Rishi Sunak will form no judgment on potential further lockdown breaches by Boris Johnson, Downing Street said, as it rejected claims of a politically motivated stitch-up of the former prime minister.
Mr Johnson, who believes he is the victim of such a plot, has meanwhile ditched the Government-appointed lawyers representing him in the Covid public inquiry after he was referred to police.
The Prime Minister’s official spokesman told reporters: “To be clear, we have not seen the information or material in question. That would not be right. Nor has the Prime Minister.
“No 10 and ministers have no involvement in this process and were only made aware after the police had been contacted.”
The Cabinet Office also said ministers had “played no role” in the decision to hand information to the police, with the referral instead made by officials acting within the Civil Service Code.
Mr Johnson’s office claimed the handling of the situation was “bizarre and unacceptable” and the events in question were within the rules.
“Many will conclude that this has all the hallmarks of yet another politically motivated stitch-up.”
Asked whether he agreed, Mr Sunak’s spokesman said: “No.”
Quizzed on whether the Prime Minister was concerned about the allegations of further lockdown breaches, the official declined to give a view, saying Mr Sunak “doesn’t have knowledge of the information passed on to the police”.

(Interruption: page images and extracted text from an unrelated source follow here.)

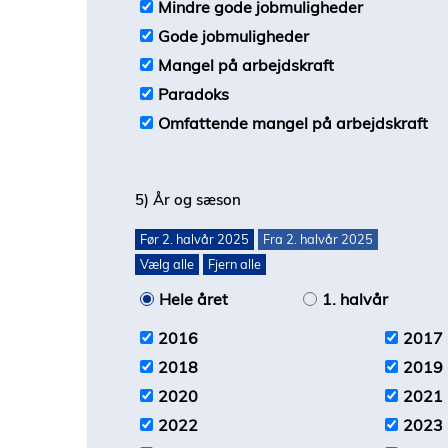
Mindre gode jobmuligheder
Gode jobmuligheder
Mangel på arbejdskraft
Paradoks
Omfattende mangel på arbejdskraft
5) År og sæson
Før 2. halvår 2025
Fra 2. halvår 2025
Vælg alle
Fjern alle
Hele året
1. halvår
2016
2017
2018
2019
2020
2021
2022
2023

The spokesman also said it was “not for the Prime Minister to form a judgment” on whether the matter was handled well by the civil service.
“There are clear obligations regarding civil servants and how they approach these sorts of issues and the Cabinet Office has followed those rules,” he said.
Entries in the former prime minister’s official diary revealed visits by friends to Chequers during the pandemic and new allegations about his behaviour in Downing Street, The Times, which broke the story, said.
Cabinet Office officials passed concerns to the Metropolitan Police and Thames Valley Police after the new information came to light during a review by taxpayer-funded lawyers ahead of the Covid public inquiry.
The Privileges Committee, which is conducting an inquiry into whether Mr Johnson lied to Parliament about the partygate scandal, has also been informed.
The fallout adds to the problems facing Mr Sunak, who was fined over a gathering in Downing Street during the pandemic along with Mr Johnson in June 2020.
The Prime Minister has not discussed the controversy with his predecessor, she suggested, as she declined to answer a “hypothetical” question on whether Mr Johnson would lose the Tory whip if police were to charge him.
Mr Johnson, in a letter to the chair of the Covid inquiry, indicated he was severing ties with taxpayer-funded lawyers representing him.
It is understood he lost confidence in the Cabinet Office.
“I am currently instructing new solicitors to represent me in the inquiry,” he wrote, adding it “is in the hands of the Cabinet Office to agree funding”.
Mr Sunak is facing unrest from allies of Mr Johnson who claim the fresh inquiries are politically motivated.
Former Downing Street director of communication Guto Harri told The News Agents podcast: “Some people have just got addicted to partygate and their appetite to express their rage over it and try to, sort of, exact revenge upon Boris Johnson in particular will never be satiated.”